The PFM format is inspired by the Netpbm formats, and you will see lots of similarity. It is not, however, an official Netpbm format. Its
goal is not consistent with those of Netpbm formats.
The format
A PFM image is a stream of bytes. The stream consists of a header followed immediately by a raster. These two components are described
below. There are no delimeters before or after the sections as described.
PFM header
The PFM header is 3 consecutive 'lines' of ASCII text. After each line is a white space character. That character is typically a newline
character, hence the term 'line,' but doesn't have to be.
pamtopfm uses a newline in the PFM it generates.
Identifier Line
The identifier line contains the characters 'PF' or 'Pf'. PF means it's a color PFM. Pf means it's a grayscale PFM.
Dimensions Line
The dimensions line contains two positive decimal integers, separated by a blank. The first is the width of the image; the second is the
height. Both are in pixels.
Scale Factor / Endianness
The Scale Factor / Endianness line is a queer line that jams endianness information into an otherwise sane description of a scale. The
line consists of a nonzero decimal number, not necessarily an integer. If the number is negative, that means the PFM raster is little
endian. Otherwise, it is big endian. The absolute value of the number is the scale factor for the image.
The scale factor tells the units of the samples in the raster. You use somehow it along with some separately understood unit information
to turn a sample value into something meaningful, such as watts per square meter.
PFM raster
The raster is a sequence of pixels, packed one after another, with no delimiters of any kind.

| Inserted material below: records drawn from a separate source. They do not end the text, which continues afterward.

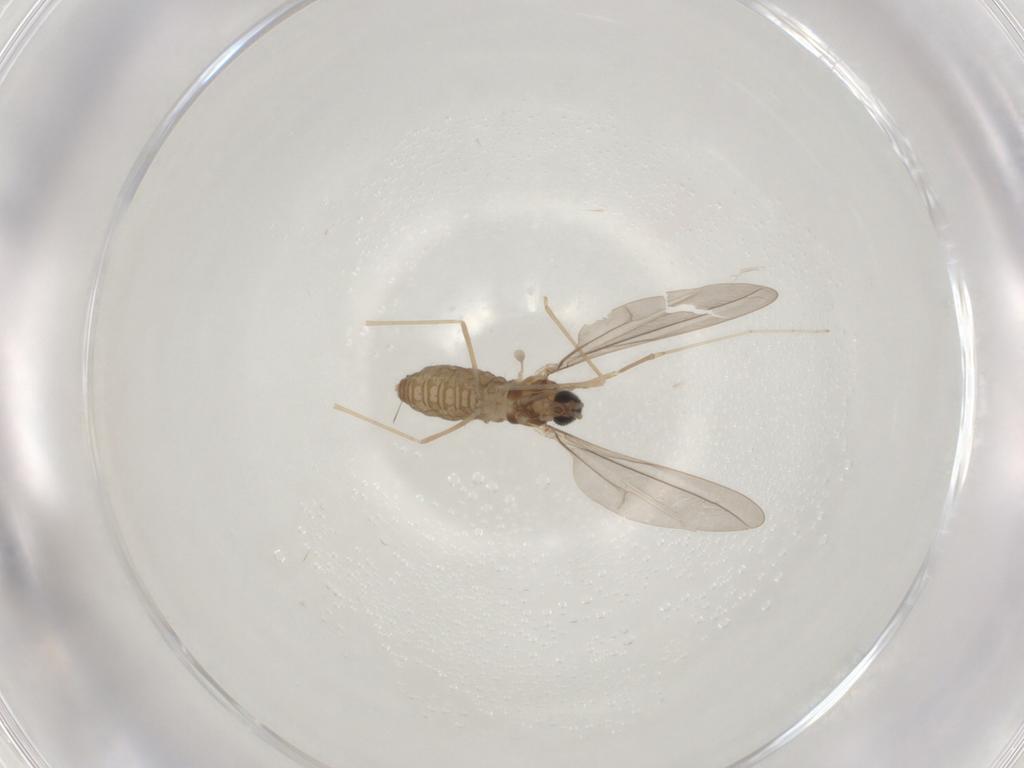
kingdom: Animalia
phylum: Arthropoda
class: Insecta
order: Diptera
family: Cecidomyiidae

They are in standard Western reading order:
left to right and top to bottom within the image.
Each pixel consists of 1 or 3 samples, packed one after another, with no delimiters of any kind. 1 sample for a grayscale PFM and 3 for a
color PFM (see the Identifier Line of the PFM header).
Each sample consists of 4 consecutive bytes. The bytes represent a 32 bit string, in either big endian or little endian format, as deter-
mined by the Scale Factor / Endianness line of the PFM header. That string is an IEEE 32 bit floating point number code. Since that's the
same format that most CPUs and compiler use, you can usually just make a program use the bytes directly as a floating point number, after
taking care of the endianness variation.